» **WHAT IS EXPECTED**
Every line with the string "lines" should be copied from the data.
################
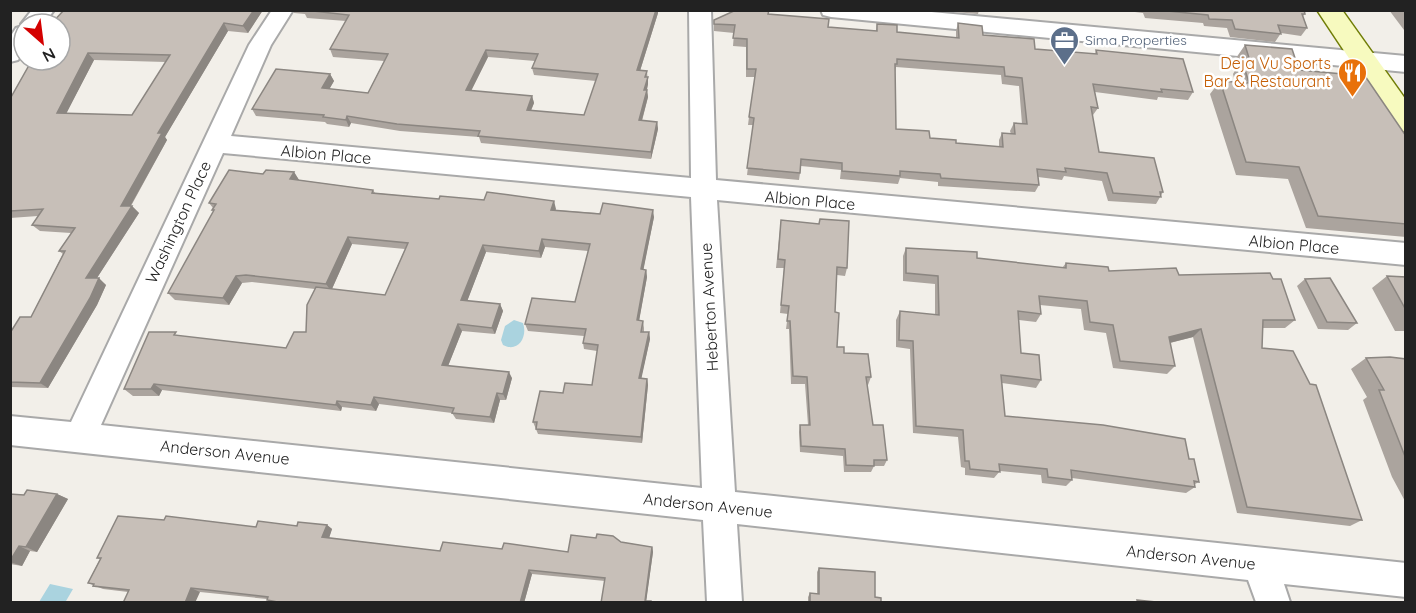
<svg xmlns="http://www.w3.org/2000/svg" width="1416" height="613" font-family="Quicksand,sans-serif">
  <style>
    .water { fill: #aad3df }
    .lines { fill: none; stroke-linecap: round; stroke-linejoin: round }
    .street-casing { stroke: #a9a9a9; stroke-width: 4 }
    .secondary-casing { stroke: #707d05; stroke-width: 3 }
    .street { fill: #fff; fill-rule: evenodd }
    .secondary { fill: #f7fabf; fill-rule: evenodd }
    .wall { fill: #aba49e; fill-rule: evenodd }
    .shaded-wall { fill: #8b8681 }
    .building { fill: #c7bfb8; stroke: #8b8681; stroke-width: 1.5; fill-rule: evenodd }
    .labels { text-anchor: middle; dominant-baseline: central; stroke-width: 5; stroke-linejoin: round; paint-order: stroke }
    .far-service-label { font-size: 14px; fill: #4e5e75; stroke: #fff; text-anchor: start }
    .food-label { font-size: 16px; fill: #c56008; stroke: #fff; text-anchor: end }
    .street-label { font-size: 16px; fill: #222; stroke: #fff }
  </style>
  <rect width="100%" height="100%" fill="#f2efe9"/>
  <path class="water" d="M514,320L523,323C528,337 518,353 503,345L501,340L505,326Z
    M50,584L73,589L66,601L39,602Z"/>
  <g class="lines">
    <defs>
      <path id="street" d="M32,10H54L44,24H24V51L18,60L10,62V37L16,28L22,26L21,24Z
        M272,10H293L271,45L231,136L691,178L689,10H711L716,180L1406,243V265L717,200L735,492L1406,563V597L1284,584L1290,602H1256L1248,580L737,524L742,602H707L703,520L10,445V416L71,422L249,45ZM223,153L691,197L702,488L101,425Z
        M821,10H910L1406,56V72L831,17L823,15Z"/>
      <path id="secondary" d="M1317,10H1342L1406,100V132L1396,129Z"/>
    </defs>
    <use href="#street" class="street-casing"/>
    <use href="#secondary" class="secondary-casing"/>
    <use href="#street" class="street"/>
    <use href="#secondary" class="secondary"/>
  </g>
  <path class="wall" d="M263,10L248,33L228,31L165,137L167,140L131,206H132L139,213L97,278L106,285L97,305L48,388L10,387V333L31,317L63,254L59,251L71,233L40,231L32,225L38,216L10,218V99L32,60ZM94,60L166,62L132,115L66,113Z
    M292,10H658V13L640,71H647L648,84L647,90L648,97L642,121L657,122L658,129L651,159L481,143L479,137L400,131L351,123L349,127L327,124L325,122L256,116L252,109L330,74L334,81L329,89L368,93L384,61L333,57L330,49L346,21L307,18L305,14L294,13ZM488,57L535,61L532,68L534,75L596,81L584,115L531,111L534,103L532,96L471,91Z
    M955,10H979L978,14L955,12Z
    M1119,10H1304L1305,14L1303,16L1307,28L1301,36L1281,33L1275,42L1230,37L1227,28L1204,26L1203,23L1145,18L1143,13Z
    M1389,10H1406V30H1404Z
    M768,14L828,27L876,31L877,24L897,32L956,38V31L958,23L983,35L1035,49L1095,54L1096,50L1193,92L1188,100L1158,97L1157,100L1095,92L1098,108L1093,115H1092L1099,152L1163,192L1156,204L1108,201L1102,181L1064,176L1062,180L1038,177L1039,185L1035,192L938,186V182L900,178L898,184L840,179L841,170L801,166L799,180L747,175L753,125H748L749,117L755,77H746V47L733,46L734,33L714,31V20ZM896,67L1001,75L1002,84L1019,86L1022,124L1014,123L1010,131L1011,134L1002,133L999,140V147L956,143L930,138L896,129L895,72Z
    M1245,45L1299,70L1406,136V237L1306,228L1288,179L1236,175L1210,94L1220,81L1235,82L1233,74L1238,66L1236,58Z
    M294,172L299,180L373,190L375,193L439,199L554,201L555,210L654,217L643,270H646L647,277L639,320L643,321L644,328V332H649L650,339L641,378L647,379L648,385L642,443L538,434L533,422L563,393L592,385L597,351L584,349L583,343L584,336L528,331L525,324L575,302L588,251L545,247L541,258L486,252L467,301L500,304L503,311L495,334L462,331L448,366L512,378L506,400H500L494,423L456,419L452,413L379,404L376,411L342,407L341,411L162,390L159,396H133L124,389L180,336L286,348L306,332L315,289L252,282L242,283L229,305L175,300L168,293L214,211L212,210L213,208L209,203L263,174ZM352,244L405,249L385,295L332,289Z
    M820,219L847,268L845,276L837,275L835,312L837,347L871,377L868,385H867L873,425L887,460L884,466H874L871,472H844L843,456L800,452L799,432L800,425H808L805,384H791L789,329H786L788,314L780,313L784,268H776L781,220L819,224Z
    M906,248L977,258L1062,268L1066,263L1109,271L1179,275L1295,320L1285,328H1263L1262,348L1362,520L1350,526L1237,513L1193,337L1170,343L1175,366L1167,374L1113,368L1106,333L1084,330L1081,309L1040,305L1041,314L1036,322L1019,320L1021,353L1041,380L1036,388L1002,383L1005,416L1189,459L1199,482L1195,484V487L1186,493L1072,478V480L1066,486L1042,483L1041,475L1000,471L994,478L965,475V468L961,467L958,437L913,433L910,349L896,347V320L900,311L935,315V284L903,281V256Z
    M1387,276L1406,277V331H1395L1372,288Z
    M1305,279L1357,323L1348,330L1318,329L1297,286Z
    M1366,358L1406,359V503L1392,477L1363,400L1367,397L1351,369Z
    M10,494L24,495L57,494L68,499L37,552L30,551L22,566L10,564Z
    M164,520L256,527L327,525L332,529L329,538L440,551L502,549L568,552L621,542L652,547L653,552L646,601H651V603H601L605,581L532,574L524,603H272L267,599L200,592H128L103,589L88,583L100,559L97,558Z
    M819,568L875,597L881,603H808V597L810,593H817V572Z"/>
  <path class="shaded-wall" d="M254,10H263L248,33L243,26Z
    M656,10H658V13L638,77L637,70Z
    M224,23L228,31L165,137L167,140L127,212L121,206L158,133Z
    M486,50L488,57L468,97L466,90Z
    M88,53L94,60L63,120L57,113Z
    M330,74L334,81L326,95L322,88Z
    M648,77V84L645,97L644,90Z
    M647,90L648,97L640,127L639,120Z
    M532,96L534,103L528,117L527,110Z
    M347,116L351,123L349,127L346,120Z
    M657,122L658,129L651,159V152Z
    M294,172L299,180L290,179Z
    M554,201L556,209L553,217L551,210Z
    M132,206L139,213L93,284L86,278Z
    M653,210L654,217L642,277L641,269Z
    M348,237L352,244L331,291L326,284Z
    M542,239L545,247L541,258L539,251Z
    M483,245L486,252L465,307L461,300Z
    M646,270L647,277L638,327L637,320Z
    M236,276L242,283L229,305L223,298Z
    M99,278L106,285L97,305L48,388L40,383Z
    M500,304L503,311L495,334L492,328Z
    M458,324L462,331L446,371L442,365Z
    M1201,329L1193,337L1161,345L1169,337Z
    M649,332L650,339L640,385L639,378Z
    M509,372L512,378L506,400L503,394Z
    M647,379L648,385L642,443L641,437Z
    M154,384L162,390L159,396L151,389Z
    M497,393L500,400L494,423L490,417Z
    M374,397L379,404L376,411L371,405Z
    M337,401L342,407L341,411L336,405Z
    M57,494L68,499L37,552L26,547Z
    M327,525L332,529L328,541L322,537Z
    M19,546L30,551L22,566L10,562Z
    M652,547L653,552L646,603L645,601Z
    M529,570L532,574L524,603H520Z
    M191,588L200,592L195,603H185Z"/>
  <path class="building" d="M64,10H254L243,26L224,23L158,133H162L121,206H132L86,278H99L90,298L40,383L10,382V333L20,317H31L65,251H59L75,228L32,225L43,209L10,211V99L32,60H60V24H51ZM88,53L170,55L132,115L57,113Z
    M656,10L637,70L647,71L645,77H648L644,90H647L639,120L657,122L651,152L478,136L480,131L397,124L347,116L346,120L323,117L324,115L252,109L276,69L330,74L322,88L368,93L388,54L330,49L349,15L304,10ZM486,50L538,54L532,68L598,74L584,115L527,110L532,96L466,90Z
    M736,10H769L768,14L829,19L828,27L877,31V24L897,25V32L959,38L958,23L982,26L983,35L1034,39L1035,49L1097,54L1096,50L1183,59L1193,92L1161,89L1162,92L1093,84L1098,108L1091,107L1099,152L1154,158L1163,192H1160L1161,197L1113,193L1107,173L1065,168L1066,172L1037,169L1039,185L941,178L940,174L900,171V176L842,171V163L801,159L800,173L747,168L754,118L749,117L756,69H747V39L733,38L735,25L714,24V20ZM897,59L1004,67L1005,76L1022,78L1027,124L1014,123L1015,134L1002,133L1003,147L956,143V140L930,138L929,131L896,129L895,64H897Z
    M1157,10H1304L1305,14H1302L1307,28L1278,25L1281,34L1235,29L1232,20L1209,19L1208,15Z
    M1245,45L1292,49L1299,70L1365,76L1406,136V224L1318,216L1299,167L1246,162L1220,81L1249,83L1242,60L1250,61Z
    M229,170L263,174L266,170L294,172L290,179L373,190L372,193L439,199L440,196L484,200L487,192L554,201L551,210L600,214L603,203L653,210L641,269L646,270L637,320L643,321L641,332H649L639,378L647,379L641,437L536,429L537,422H533L540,391L563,393L565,383L592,385L598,345L583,343L586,329L525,324L532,298L575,302L590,244L542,239L539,251L483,245L461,300L500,304L492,328L458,324L442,365L509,372L503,394L497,393L490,417L452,413L454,408L374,397L371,405L337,401L336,405L154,384L151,389H124L149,332H176L174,335L286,348L294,332H306L307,305L316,287L385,295L408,243L348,237L326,284L246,275L236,276L223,298L168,293L214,210H212L216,204L209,203Z
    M820,219L849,221L847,268L837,267L835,312L839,313L837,347H844V353L868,354L871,377H866L873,425H883L887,460H874V466L846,465L845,449L801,446L800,425H810L807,377L793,376L790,321H787L789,306L781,305L785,260L778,259L781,220L819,224Z
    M906,248L977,252V258L1066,268V263L1108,267L1109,271L1176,268L1179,275L1270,273L1273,279H1281L1295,320H1263L1262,348L1293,351L1310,384L1316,385L1362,520L1247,507L1201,329L1169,337L1175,366L1120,361L1113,325L1090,322L1087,301L1039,296L1041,314L1018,311L1021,353L1039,355L1041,380L1001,375L1005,416L1103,425L1185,439L1189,459H1194L1199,482L1194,481L1195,487L1071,470L1072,480L1048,477L1047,469L999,464L1000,472L970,469L969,461H965L963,430L916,426L913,341L899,340L900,311L939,315L938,276L906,273Z
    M1387,276L1406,277V310Z
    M1330,278L1357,323L1327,322L1305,279Z
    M1390,357L1406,359V459L1379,390H1384L1366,358Z
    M27,490L57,494L26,547L19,546L10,561V494L24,495Z
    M118,516L164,520L166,516L256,527L258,521L297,526L298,522L327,525L322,537L440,551L443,542L502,549L504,543L568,552L571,535L596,538L597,534L613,536L621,542L652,547L645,601H651V603H601L605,578L529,570L520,603H283L267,600L268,597L191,588L185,603H123L129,590L93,586L94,584L88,583L101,558H97Z
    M819,568L875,572V597L881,598V603H810V593L819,594Z
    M1137,600L1166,603H1138Z"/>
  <defs>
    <symbol id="office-pin" viewBox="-11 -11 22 30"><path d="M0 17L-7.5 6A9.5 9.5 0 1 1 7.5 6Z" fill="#5c6f8a" stroke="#fff"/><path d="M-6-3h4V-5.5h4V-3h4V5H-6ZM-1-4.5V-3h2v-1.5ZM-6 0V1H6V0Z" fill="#fff"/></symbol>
    <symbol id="restaurant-pin" viewBox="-11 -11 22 30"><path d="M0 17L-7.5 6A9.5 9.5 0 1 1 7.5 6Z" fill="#e8710a" stroke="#fff"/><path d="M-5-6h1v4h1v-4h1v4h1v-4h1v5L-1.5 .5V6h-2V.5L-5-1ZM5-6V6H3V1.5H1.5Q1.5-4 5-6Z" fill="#fff"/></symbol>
  </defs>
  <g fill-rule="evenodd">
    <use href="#office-pin" x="1048" y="24" width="33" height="45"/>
    <use href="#restaurant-pin" x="1336" y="56" width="33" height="45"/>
  </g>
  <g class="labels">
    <g class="far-service-label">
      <text x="1085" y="40">Sima Properties</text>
    </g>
    <g class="food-label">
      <text x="1331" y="63">Deja Vu Sports<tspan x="1331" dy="18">Bar &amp; Restaurant</tspan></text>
    </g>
    <g class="street-label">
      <text transform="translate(326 154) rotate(5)">Albion Place</text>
      <text transform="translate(810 200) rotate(5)">Albion Place</text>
      <text transform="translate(178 222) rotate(-65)">Washington Place</text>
      <text transform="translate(1294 244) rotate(5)">Albion Place</text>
      <text transform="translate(709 307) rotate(-93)">Heberton Avenue</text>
      <text transform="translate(225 452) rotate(6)">Anderson Avenue</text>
      <text transform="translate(708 505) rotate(6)">Anderson Avenue</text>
      <text transform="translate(1191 557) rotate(6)">Anderson Avenue</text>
    </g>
  </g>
  <rect width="1416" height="613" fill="none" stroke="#222222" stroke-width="24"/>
  <g transform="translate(42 42) rotate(152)"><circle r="28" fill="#ffffff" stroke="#a7a7a7" stroke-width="1.5"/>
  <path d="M0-4.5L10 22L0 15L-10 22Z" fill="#d40000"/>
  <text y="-9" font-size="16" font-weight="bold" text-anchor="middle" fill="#222222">N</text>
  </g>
</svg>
################
» **OUTPUT BELOW**
    .lines { fill: none; stroke-linecap: round; stroke-linejoin: round }
  <g class="lines">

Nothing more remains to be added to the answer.